What I’m not seeing, aside from Icahn, is anyone concentrating heavily in oil, financials, even healthcare. There are a bunch of huge houses like Millennium Management with no more than 1% positions, low static ratios and no perceptible theme embracing their holdings. Tesla and Apple, for example, comprise just 1% of portfolio assets, Microsoft at 0.37%. Are these guys traders or serious long-cycle players?
At least, in Pershing Square Capital Management you know what you’re looking at. This is a non-tech portfolio with 24% of assets in Lowe’s and most else in the food service sector, namely Chipotle Mexican Grill, Restaurant Brands International and Domino’s Pizza. As far away from technology paper as you can get. No new positions here. Lowe’s could be dead paper if mortgage rates keep rising.
Soros Fund Management I find notably diversified, but 10% of assets remain in Rivian Automotive, the emerging electric car play still a couple of years away from profitability. This is the kind of stock where you stick close to management, hopeful they’ll give Tesla a run for the money. They’re bankable while gearing up production capacity next couple of years, an unfolding story stock.
How manage a goliath like T. Rowe Price Associates, around practically forever with nearly $800 billion in assets? I wouldn’t do much so differently. They’ve got over 20% of assets in big cap technology. Names are familiar - Microsoft, Amazon, Alphabet and Apple at 18% of assets, but a somewhat lesser weighting than the technology sector in the S&P 500. Rowe looks light in financials but covers healthcare. UnitedHealth Group is its 5th largest position, a big winner. As a passive investor you could feel relatively comfortable with T. Rowe’s portfolio management construct.
Is Third Point Management allergic to technology? This $3.7 billion portfolio is pretty much a defensive construct. PG&E and Danaher, a bio pharma play, comprise 33% of assets with UnitedHealth another 7.8%. This is aggressive money management with concentration in non-cyclicals. If the economy goes downhill, a good place for capital to rest in.
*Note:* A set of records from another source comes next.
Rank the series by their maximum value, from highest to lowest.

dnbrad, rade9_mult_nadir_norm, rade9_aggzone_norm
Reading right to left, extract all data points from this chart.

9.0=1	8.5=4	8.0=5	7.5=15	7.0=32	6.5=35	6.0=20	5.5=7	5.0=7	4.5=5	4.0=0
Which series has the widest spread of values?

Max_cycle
Tiger Global Management’s still turning over its portfolio with a static ratio of just 17%. JD.com, its biggest position, at 16% of assets, traded over par not so long ago, but now ticks in mid-fifties, tracing a classic bearish head-and-shoulders pattern past 18 months. I pass on Tiger - still a gunslinger.
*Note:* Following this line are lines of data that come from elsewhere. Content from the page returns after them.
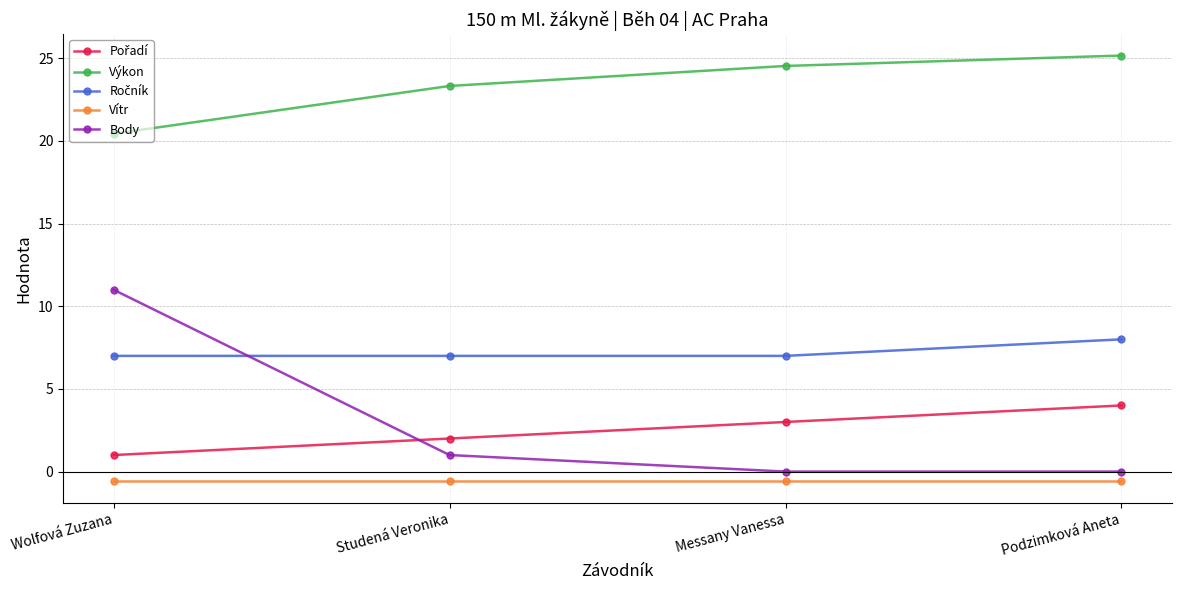

Which label corresponds to the largest value in the chart?

Podzimková Aneta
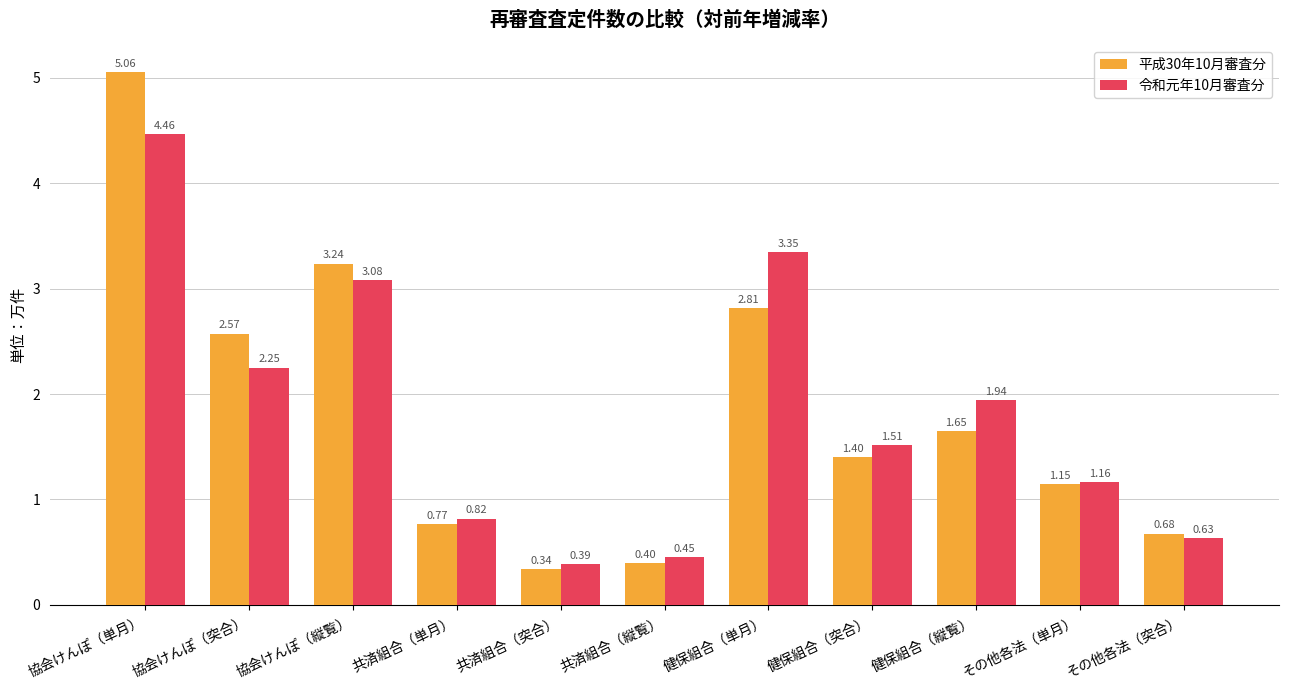

At which label does 令和元年10月審査分 reach its minimum?

共済組合（突合）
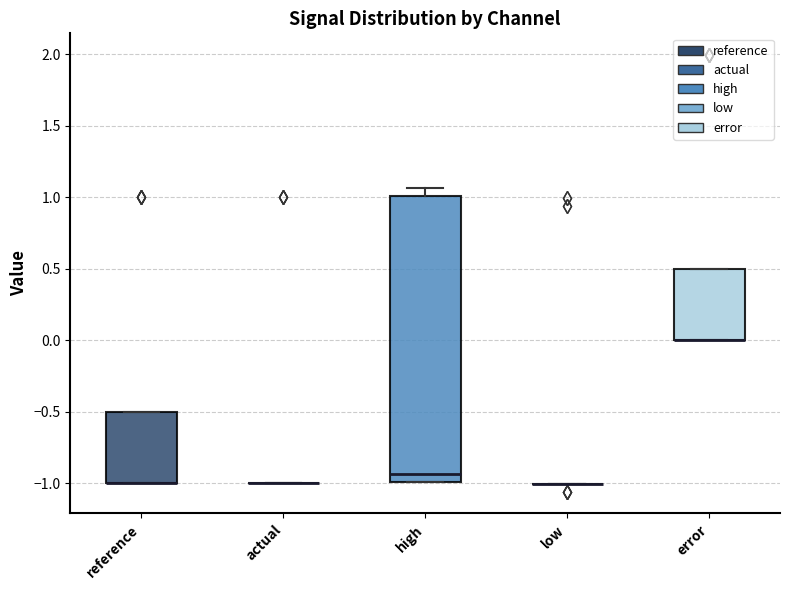

Which box is the tallest, from its lower edge to its upper edge?

high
Finally, stolid Exxon Mobil pops up in Renaissance Technologies’ portfolio. This $84 billion portfolio is basically a quant operation with total turnover and just a handful of positions at 1% of assets, including Apple and Microsoft. Not my cup of tea.
Overall, most portfolios still overweighted in technology and the internet. You don’t need a portfolio manager if this is your bias. Just buy the NASDAQ 100 Index. Reciprocally, almost all managers turned up their noses on energy. Exxon Mobil for example is practically a double past 12 months. Aside from Icahn and now Warren Buffett with his 20% plus position in Occidental Petroleum going to 50%, nobody got oil aggressive. Occidental is also a double. These operators need to re-learn how to make love in the primary position. Good for your health.